Agent Observability
Trace-level visibility into every model call, retrieval, tool invocation, decision, approval, and failure inside an AI workflow — the substrate every other discipline (evals, optimization, governance) reads from.
Production AI is not a prompt. It is a system of context, tools, permissions, traces, evals, and feedback loops.
Trace everything
Agent behavior is non-deterministic. Traces make runs inspectable, comparable, replayable, and useful for evaluation. We emit OpenTelemetry-compatible spans for every model call, tool invocation, retrieval step, decision branch, approval event, and external side effect — with cost, latency, token counts, and inputs and outputs (subject to PII rules).
- Model, token, and latency spans (OpenTelemetry)

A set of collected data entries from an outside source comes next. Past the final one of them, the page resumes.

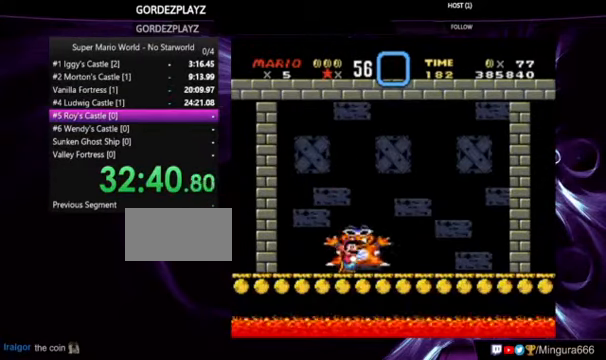
{"dt_ms": 500, "buttons": [], "events": []}
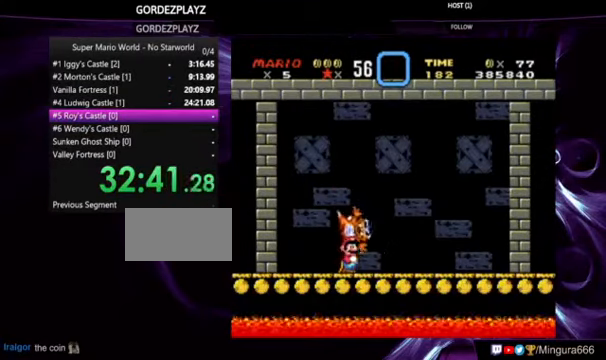
{"dt_ms": 500, "buttons": [], "events": [[33, "B", "down"], [67, "A", "down"], [300, "A", "up"], [300, "B", "up"]]}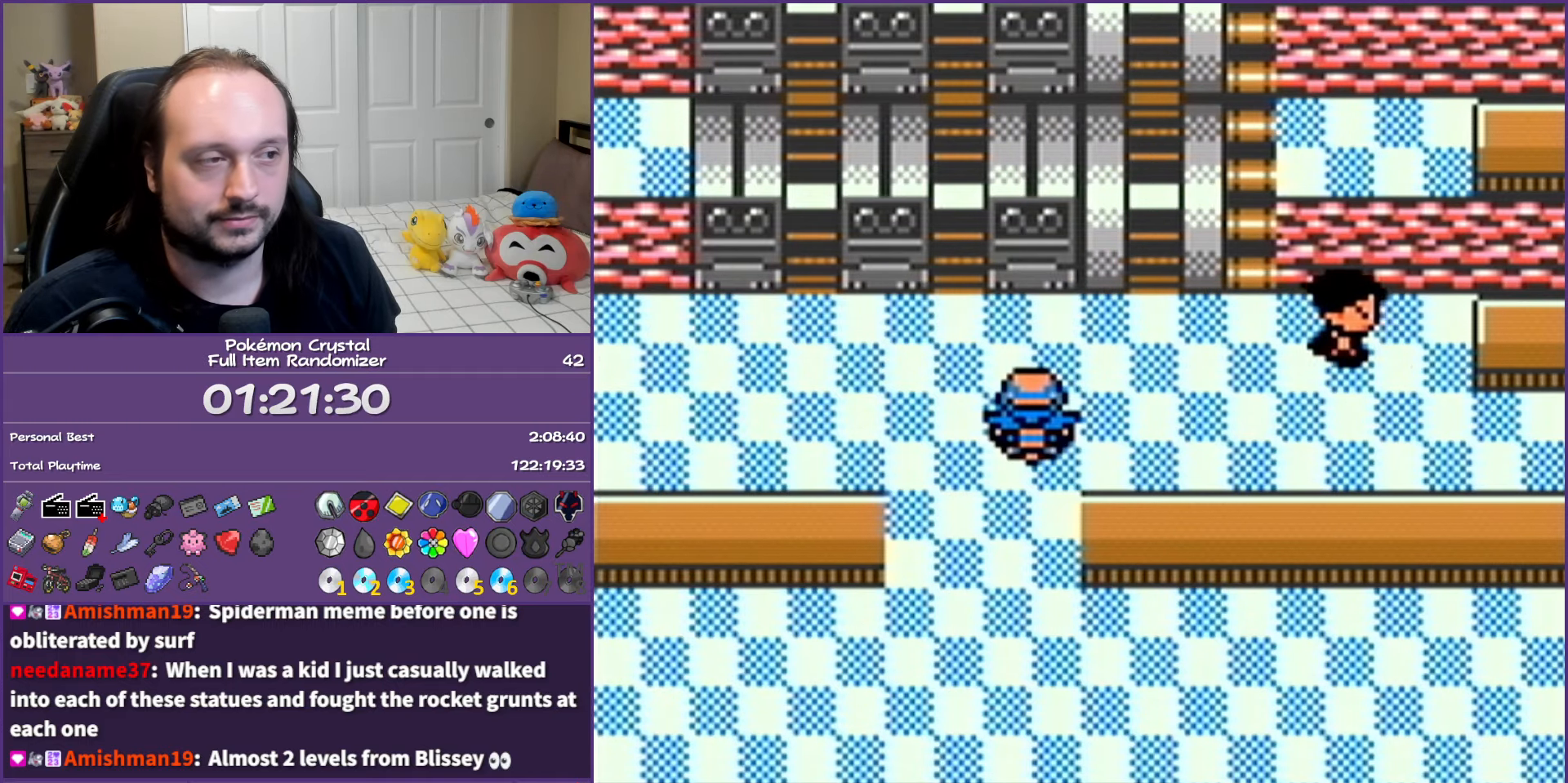
Gameplay with a controller (Nintendo layout); each line is a JSON object with the inputs held at the frame after it. "events" lists button and stick changes between this image and that frame as [ms after this image, input, new state], when the widget could be followed in between. Not read: L3 R3.
{"buttons": ["B"], "events": []}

- Tool invocation inputs, outputs, and timing
- Retrieval evidence, scores, and citations
- Approval, rejection, and escalation events
Stacks we use
Langfuse, Arize Phoenix, Helicone, and Datadog are common destinations depending on the rest of the stack. The data shape is what matters: spans that link parent-child across model-tool-retrieval boundaries, attributes for cost and quality, and a stable trace ID that follows a workflow from event in to outcome out.
Why traces feed evals
An eval set without trace context tells you which prompt scored highest on a static benchmark. An eval set built from traces tells you which prompt scored highest on the queries your users actually sent last week, with the retrieval context they actually saw. The first is research; the second is operations.
What it works with
Every other layer reads from this one. Workflow Evals builds eval cases from traces. Self-Optimizing Agents reads route attribution. Governance reads audit events. Closed-Loop Knowledge clusters failures. Conversation Forensics replays threads from traces. Without observability, every other discipline is guessing.
When you need it
Signals: 'why did the agent do that' is a question that gets shrugged at; AI cost is a single line on the cloud bill with no per-workflow attribution; a customer complains about a response and you cannot reproduce the run. If you have a production AI workflow that anyone is going to ask hard questions about, observability is the work to do first.
Related resources
The test suite your AI workflows have to pass before any change reaches users — measuring quality, latency, cost, and safety on real production data instead of vibes.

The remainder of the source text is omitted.